5th—To-day the king went on a visit with his mother, and therefore neither of them could be seen by visitors. I took a stroll towards the N'yanza, passing through the plantain-groves occupied by the king's women, where my man Sangoro had been twice taken up by the Mgemma and put in the stocks. The plantain gardens were beautifully kept by numerous women, who all ran away from fright at seeing me, save one who, taken by surprise, threw herself flat on the ground, rolled herself up in her mbugu, and, kicking with her naked heels, roared murder and help, until I poked her up, and reproached her for her folly. This little incident made my fairies bolder, and, sidling up to me one by one, they sat in a knot with me upon the ground; then clasping their heads with their hands, they woh-wohed in admiration of the white man; they never in all their lives saw anything so wonderful; his wife and children must be like him; what would not Sunna have given for such a treat?—but it was destined to Mtesa's lot. What is the interpretation of this sign, if it does not point to the favour in which Mtesa is upheld by the spirits? I wished to go, but no: "Stop a little more," they said, all in a breath, or rather out of breath in their excitement; "remove the hat and show the hair; take off the shoes and tuck up the trousers; what on earth is kept in the pockets? Oh, wonder of wonders!—and the iron!" As I put the watch close to the ear of one of them, "Tick, tick, ticks—woh, woh, woh"—everybody must hear it; and then the works had to be seen. "Oh, fearful!" said one, "hide your faces: it is the Lubari. Shut it up, Bana, shut it up; we have seen enough; but you will come again and bring us beads." So ended the day's work.

6th.—To-day I sent Bombay to the palace for food. Though rain fell in torrents, he found the king holding a levee, giving appointments, plantations, and women, according to merit, to his officers. As one officer, to whom only one woman was given, asked for more, the king called him an ingrate, and ordered him to be cut to pieces on the spot; and the sentence was, as Bombay told me, carried into effect—not with knives, for they are prohibited, but with strips of sharp-edged grass, after the executioners had first dislocated his neck by a blow delivered behind the head, with a sharp, heavy-headed club.

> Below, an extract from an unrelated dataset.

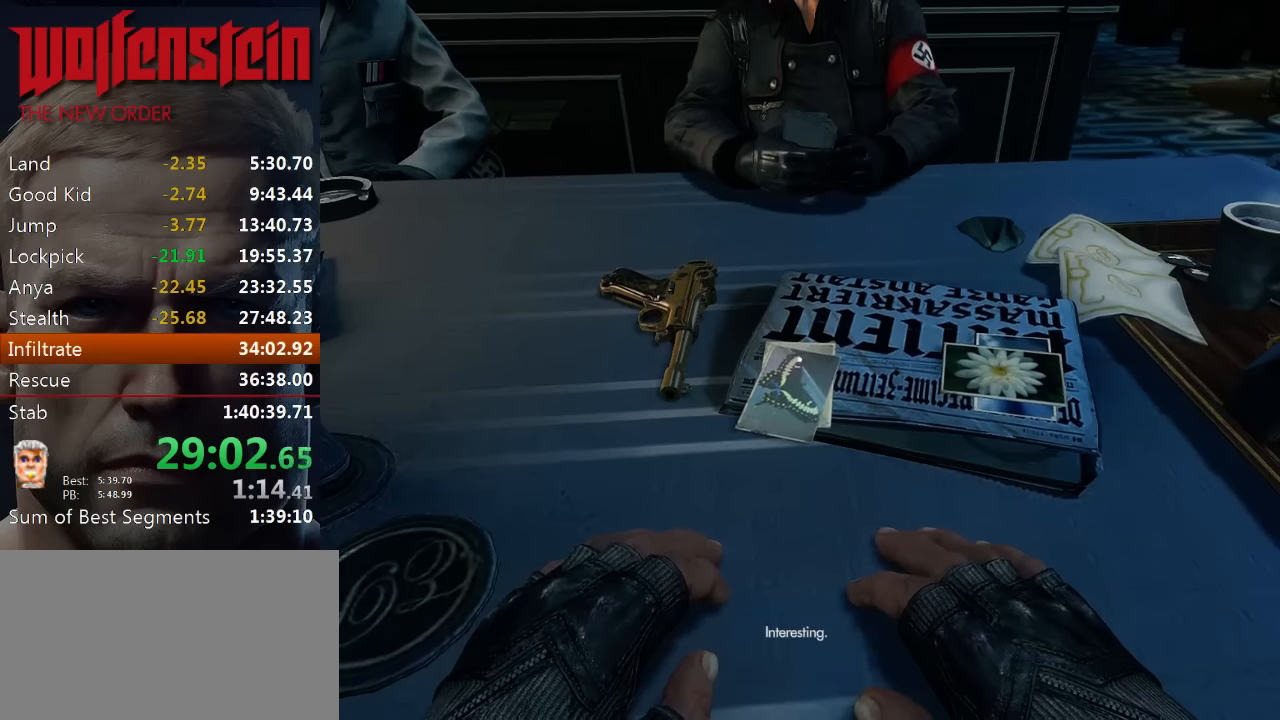
{"keys": [], "mouse": [], "events": []}
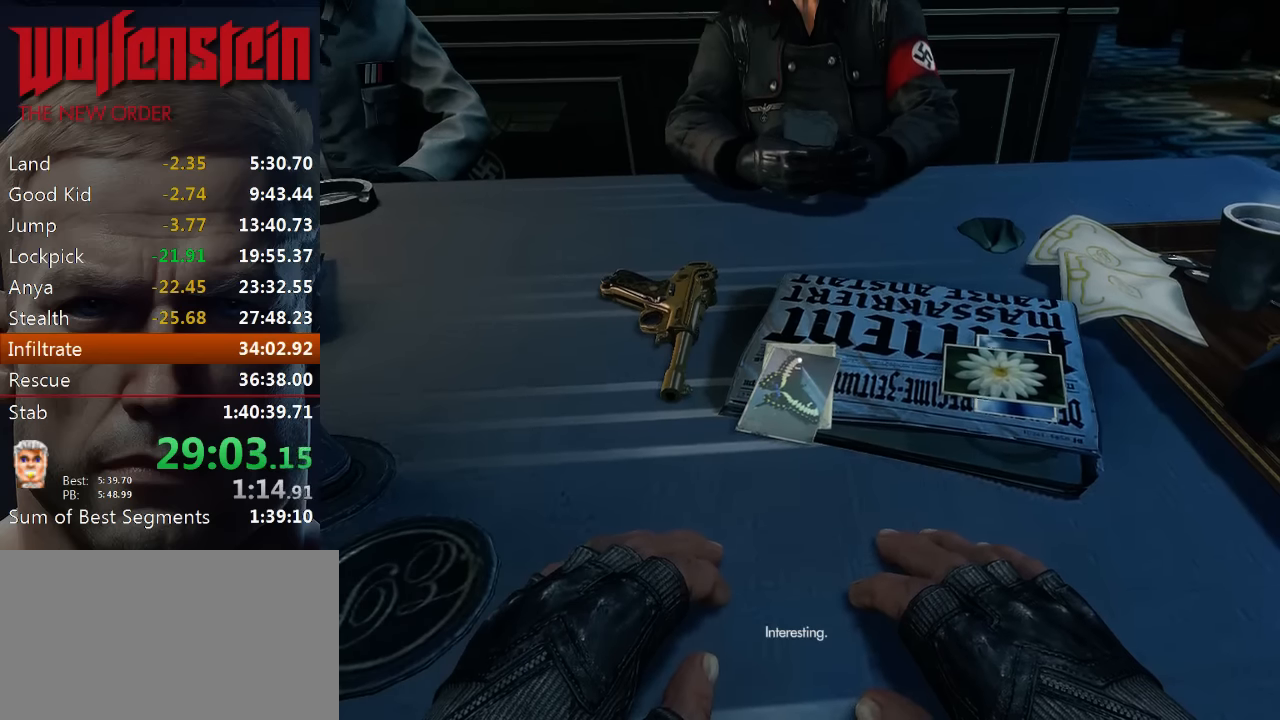
{"keys": [], "mouse": [], "events": []}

No food, however, was given to my men, though the king, anticipating Bombay's coming, sent me one load of tobacco, one of butter, and one of coffee. My residence in Uganda became much more merry now, for all the women of the camp came daily to call on my two little girls; during which time they smoked my tobacco, chewed my coffee, drank my pombe, and used to amuse me with queer stories of their native land. Rozaro's sister also came, and proposed to marry me, for Maula, she said, was a brutal man; he killed one of his women because he did not like her, and now he had clipped one of this poor creature's ears off for trying to run away from him; and when abused for his brutality, he only replied, "It was no fault of his, as the king set the example in the country."

In the evening I took a walk with Kahala, dressed in a red scarf, and in company with Lugoi, to show my children off in the gardens to my fair friends of yesterday. Everybody was surprised. The Mgemma begged us to sit with him and drink pombe, which he generously supplied to our heart's content; wondered at the beauty of Kahala, wished I would give him a wife like her, and lamented that the king would not allow his to wear such pretty clothes. We passed on a little farther, and were invited to sit with another man, Lukanikka, to drink pombe and chew coffee—which we did as before, meeting with the same remarks; for all Waganda, instructed by the court, know the art of flattery better than any people in the world, even including the French.